# Problem to solve
Though the entries hold pictures, only their text should be duplicated, exactly and in full.

# Extracted records
____________
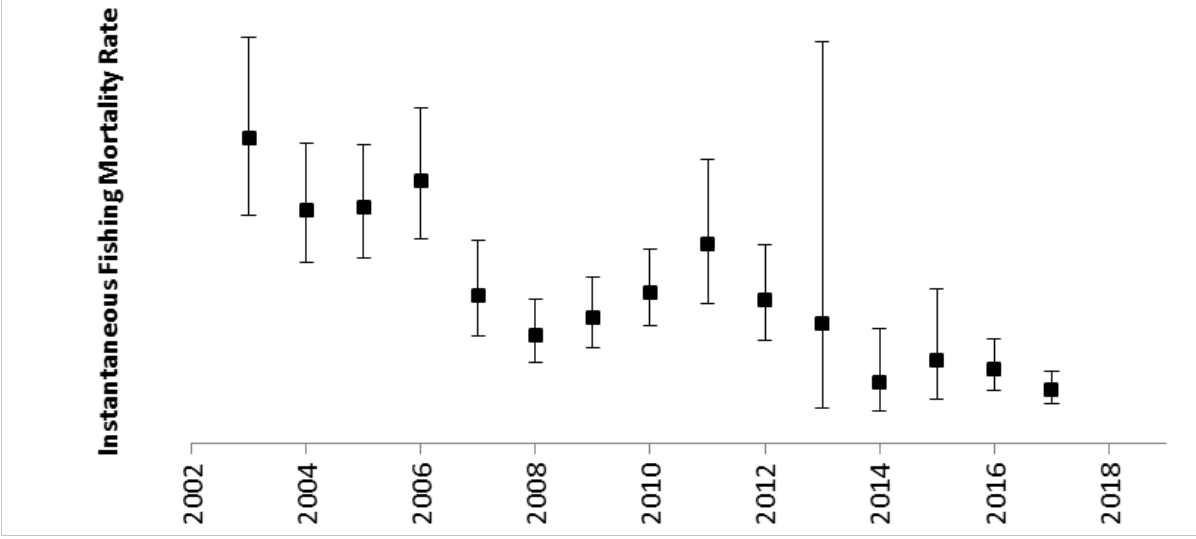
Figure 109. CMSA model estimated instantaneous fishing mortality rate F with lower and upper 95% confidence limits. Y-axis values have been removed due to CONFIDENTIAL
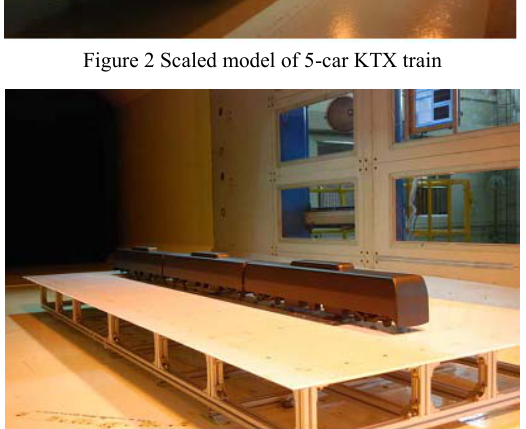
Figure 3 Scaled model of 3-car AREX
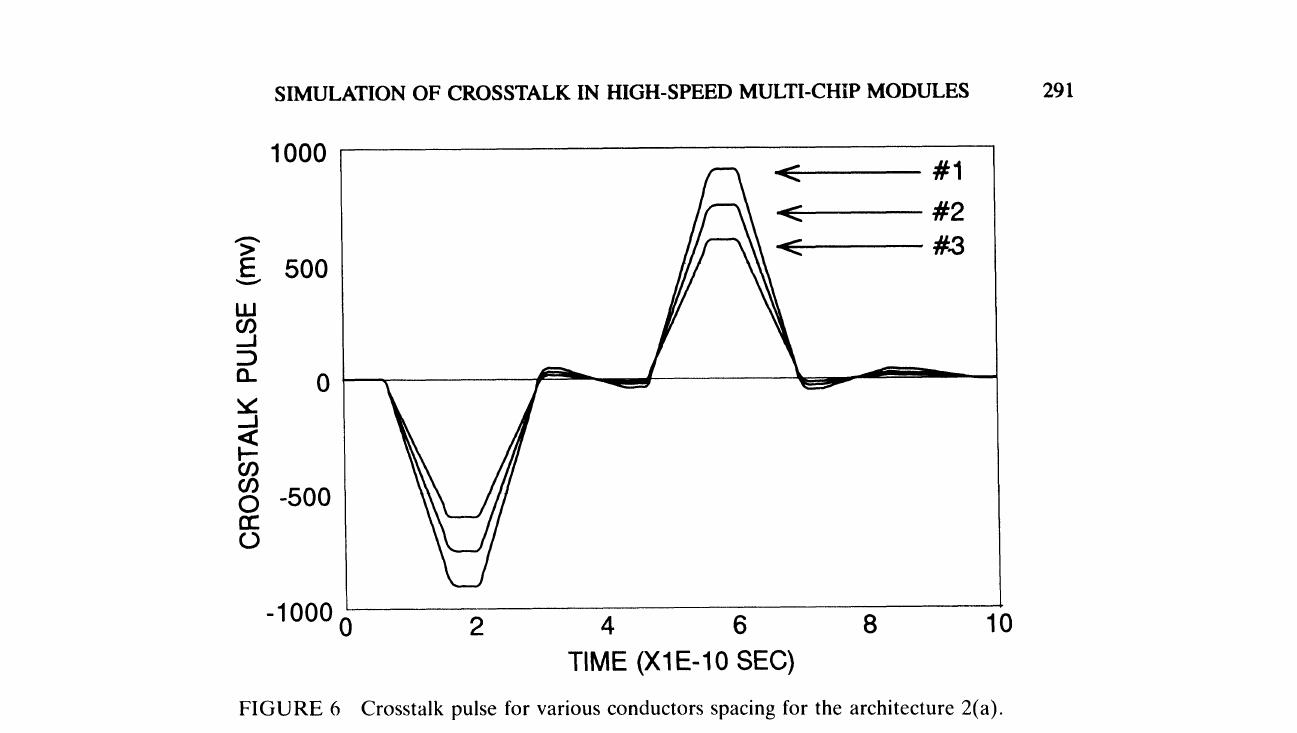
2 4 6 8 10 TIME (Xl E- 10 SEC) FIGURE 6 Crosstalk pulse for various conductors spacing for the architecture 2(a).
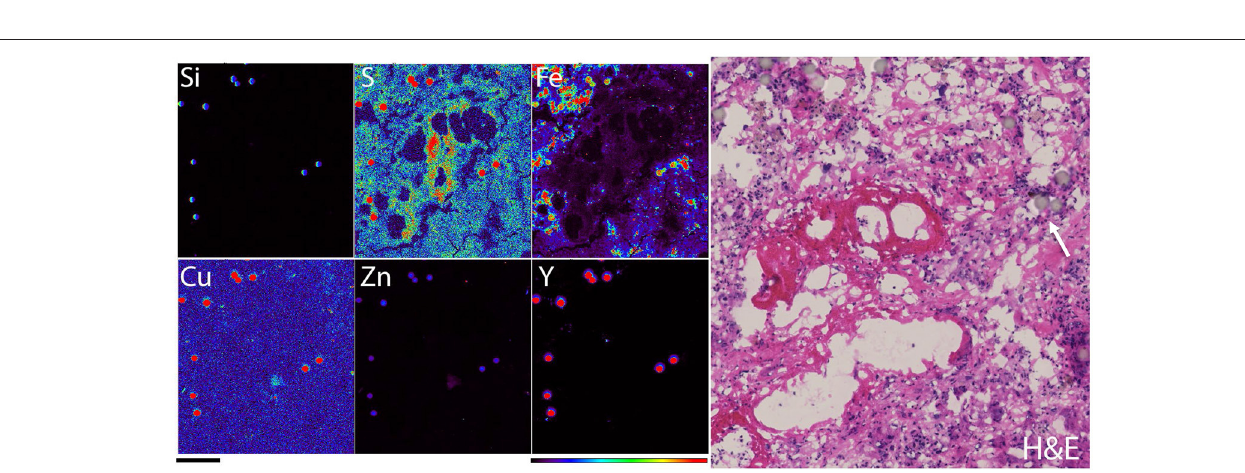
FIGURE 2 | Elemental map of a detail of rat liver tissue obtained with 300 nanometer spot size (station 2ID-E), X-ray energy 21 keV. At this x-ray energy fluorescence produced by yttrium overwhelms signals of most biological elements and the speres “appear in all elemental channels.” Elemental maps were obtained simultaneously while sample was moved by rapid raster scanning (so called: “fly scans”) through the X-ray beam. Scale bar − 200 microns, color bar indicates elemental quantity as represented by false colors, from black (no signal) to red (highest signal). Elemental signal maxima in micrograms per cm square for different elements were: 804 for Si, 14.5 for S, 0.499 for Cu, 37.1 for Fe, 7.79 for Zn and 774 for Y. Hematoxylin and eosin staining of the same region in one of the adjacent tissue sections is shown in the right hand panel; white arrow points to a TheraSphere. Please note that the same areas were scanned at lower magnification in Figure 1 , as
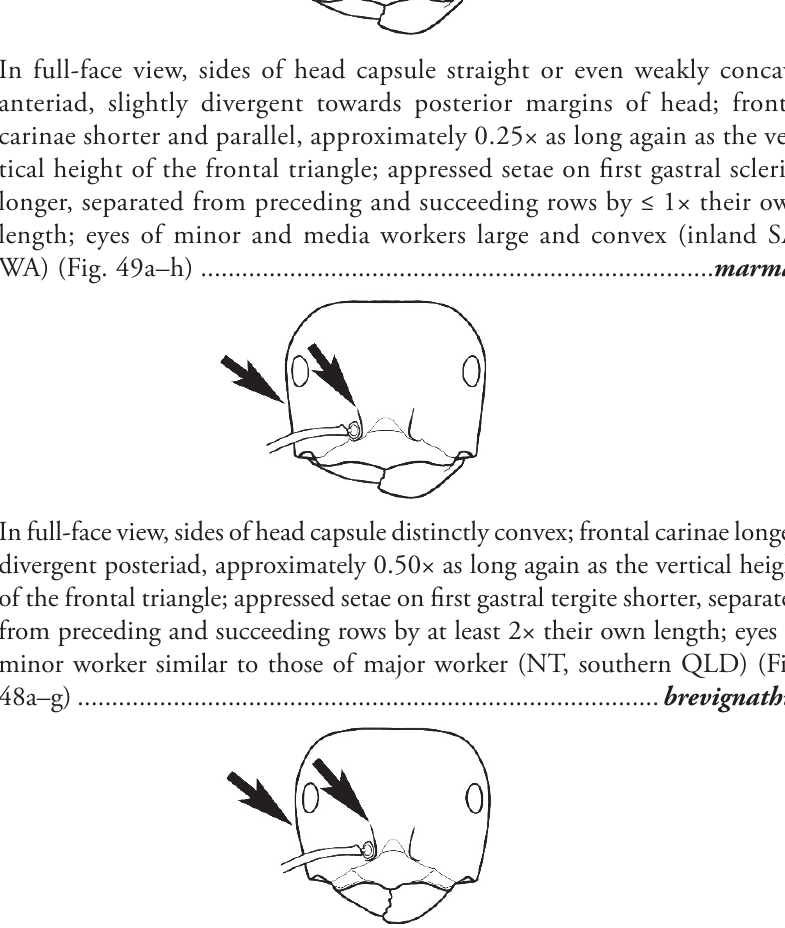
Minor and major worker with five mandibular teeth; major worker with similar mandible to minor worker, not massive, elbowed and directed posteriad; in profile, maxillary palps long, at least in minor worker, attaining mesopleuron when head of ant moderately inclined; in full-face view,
____________
# Reply to the exercise
Figure 109. CMSA model estimated instantaneous fishing mortality rate F with lower and upper 95% confidence limits. Y-axis values have been removed due to CONFIDENTIAL
Figure 3 Scaled model of 3-car AREX
2 4 6 8 10 TIME (Xl E- 10 SEC) FIGURE 6 Crosstalk pulse for various conductors spacing for the architecture 2(a).
FIGURE 2 | Elemental map of a detail of rat liver tissue obtained with 300 nanometer spot size (station 2ID-E), X-ray energy 21 keV. At this x-ray energy fluorescence produced by yttrium overwhelms signals of most biological elements and the speres “appear in all elemental channels.” Elemental maps were obtained simultaneously while sample was moved by rapid raster scanning (so called: “fly scans”) through the X-ray beam. Scale bar − 200 microns, color bar indicates elemental quantity as represented by false colors, from black (no signal) to red (highest signal). Elemental signal maxima in micrograms per cm square for different elements were: 804 for Si, 14.5 for S, 0.499 for Cu, 37.1 for Fe, 7.79 for Zn and 774 for Y. Hematoxylin and eosin staining of the same region in one of the adjacent tissue sections is shown in the right hand panel; white arrow points to a TheraSphere. Please note that the same areas were scanned at lower magnification in Figure 1 , as
Minor and major worker with five mandibular teeth; major worker with similar mandible to minor worker, not massive, elbowed and directed posteriad; in profile, maxillary palps long, at least in minor worker, attaining mesopleuron when head of ant moderately inclined; in full-face view,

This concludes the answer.